Aim
Copy the entire listing below word for word.

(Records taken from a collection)

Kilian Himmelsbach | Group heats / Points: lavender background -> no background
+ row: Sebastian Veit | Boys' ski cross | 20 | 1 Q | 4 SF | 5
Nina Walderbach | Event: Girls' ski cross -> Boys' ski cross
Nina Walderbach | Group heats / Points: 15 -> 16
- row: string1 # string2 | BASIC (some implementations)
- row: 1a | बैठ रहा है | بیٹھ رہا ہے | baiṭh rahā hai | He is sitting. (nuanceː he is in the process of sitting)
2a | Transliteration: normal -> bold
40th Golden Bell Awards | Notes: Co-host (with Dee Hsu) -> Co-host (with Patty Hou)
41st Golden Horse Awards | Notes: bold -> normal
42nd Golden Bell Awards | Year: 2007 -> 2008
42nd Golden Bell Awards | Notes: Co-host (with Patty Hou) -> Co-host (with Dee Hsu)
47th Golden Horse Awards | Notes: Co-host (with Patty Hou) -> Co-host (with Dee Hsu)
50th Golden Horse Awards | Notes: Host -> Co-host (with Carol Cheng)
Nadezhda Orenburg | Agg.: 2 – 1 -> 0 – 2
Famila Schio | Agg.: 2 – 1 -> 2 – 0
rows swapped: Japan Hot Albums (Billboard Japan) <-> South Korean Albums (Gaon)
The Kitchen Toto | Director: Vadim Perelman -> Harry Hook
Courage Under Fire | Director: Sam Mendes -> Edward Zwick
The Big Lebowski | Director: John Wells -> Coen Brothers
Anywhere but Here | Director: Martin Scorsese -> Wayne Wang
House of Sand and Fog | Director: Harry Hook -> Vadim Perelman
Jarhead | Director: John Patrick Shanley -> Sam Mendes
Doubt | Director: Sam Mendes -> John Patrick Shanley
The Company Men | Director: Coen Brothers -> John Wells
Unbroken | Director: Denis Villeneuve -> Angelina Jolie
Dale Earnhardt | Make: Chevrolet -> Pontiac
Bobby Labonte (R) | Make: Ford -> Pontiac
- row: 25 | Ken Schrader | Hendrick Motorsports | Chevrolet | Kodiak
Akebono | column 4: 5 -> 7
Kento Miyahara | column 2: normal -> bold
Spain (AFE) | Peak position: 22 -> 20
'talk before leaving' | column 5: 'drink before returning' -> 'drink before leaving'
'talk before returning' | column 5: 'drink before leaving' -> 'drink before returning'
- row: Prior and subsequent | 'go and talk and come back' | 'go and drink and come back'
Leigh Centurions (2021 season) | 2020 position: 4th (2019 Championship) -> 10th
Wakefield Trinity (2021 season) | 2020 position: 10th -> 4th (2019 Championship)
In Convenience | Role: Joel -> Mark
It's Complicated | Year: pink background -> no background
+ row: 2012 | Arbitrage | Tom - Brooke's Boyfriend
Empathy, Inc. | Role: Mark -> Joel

Answer to this task
Kilian Himmelsbach | Group heats / Points: lavender background -> no background
+ row: Sebastian Veit | Boys' ski cross | 20 | 1 Q | 4 SF | 5
Nina Walderbach | Event: Girls' ski cross -> Boys' ski cross
Nina Walderbach | Group heats / Points: 15 -> 16
- row: string1 # string2 | BASIC (some implementations)
- row: 1a | बैठ रहा है | بیٹھ رہا ہے | baiṭh rahā hai | He is sitting. (nuanceː he is in the process of sitting)
2a | Transliteration: normal -> bold
40th Golden Bell Awards | Notes: Co-host (with Dee Hsu) -> Co-host (with Patty Hou)
41st Golden Horse Awards | Notes: bold -> normal
42nd Golden Bell Awards | Year: 2007 -> 2008
42nd Golden Bell Awards | Notes: Co-host (with Patty Hou) -> Co-host (with Dee Hsu)
47th Golden Horse Awards | Notes: Co-host (with Patty Hou) -> Co-host (with Dee Hsu)
50th Golden Horse Awards | Notes: Host -> Co-host (with Carol Cheng)
Nadezhda Orenburg | Agg.: 2 – 1 -> 0 – 2
Famila Schio | Agg.: 2 – 1 -> 2 – 0
rows swapped: Japan Hot Albums (Billboard Japan) <-> South Korean Albums (Gaon)
The Kitchen Toto | Director: Vadim Perelman -> Harry Hook
Courage Under Fire | Director: Sam Mendes -> Edward Zwick
The Big Lebowski | Director: John Wells -> Coen Brothers
Anywhere but Here | Director: Martin Scorsese -> Wayne Wang
House of Sand and Fog | Director: Harry Hook -> Vadim Perelman
Jarhead | Director: John Patrick Shanley -> Sam Mendes
Doubt | Director: Sam Mendes -> John Patrick Shanley
The Company Men | Director: Coen Brothers -> John Wells
Unbroken | Director: Denis Villeneuve -> Angelina Jolie
Dale Earnhardt | Make: Chevrolet -> Pontiac
Bobby Labonte (R) | Make: Ford -> Pontiac
- row: 25 | Ken Schrader | Hendrick Motorsports | Chevrolet | Kodiak
Akebono | column 4: 5 -> 7
Kento Miyahara | column 2: normal -> bold
Spain (AFE) | Peak position: 22 -> 20
'talk before leaving' | column 5: 'drink before returning' -> 'drink before leaving'
'talk before returning' | column 5: 'drink before leaving' -> 'drink before returning'
- row: Prior and subsequent | 'go and talk and come back' | 'go and drink and come back'
Leigh Centurions (2021 season) | 2020 position: 4th (2019 Championship) -> 10th
Wakefield Trinity (2021 season) | 2020 position: 10th -> 4th (2019 Championship)
In Convenience | Role: Joel -> Mark
It's Complicated | Year: pink background -> no background
+ row: 2012 | Arbitrage | Tom - Brooke's Boyfriend
Empathy, Inc. | Role: Mark -> Joel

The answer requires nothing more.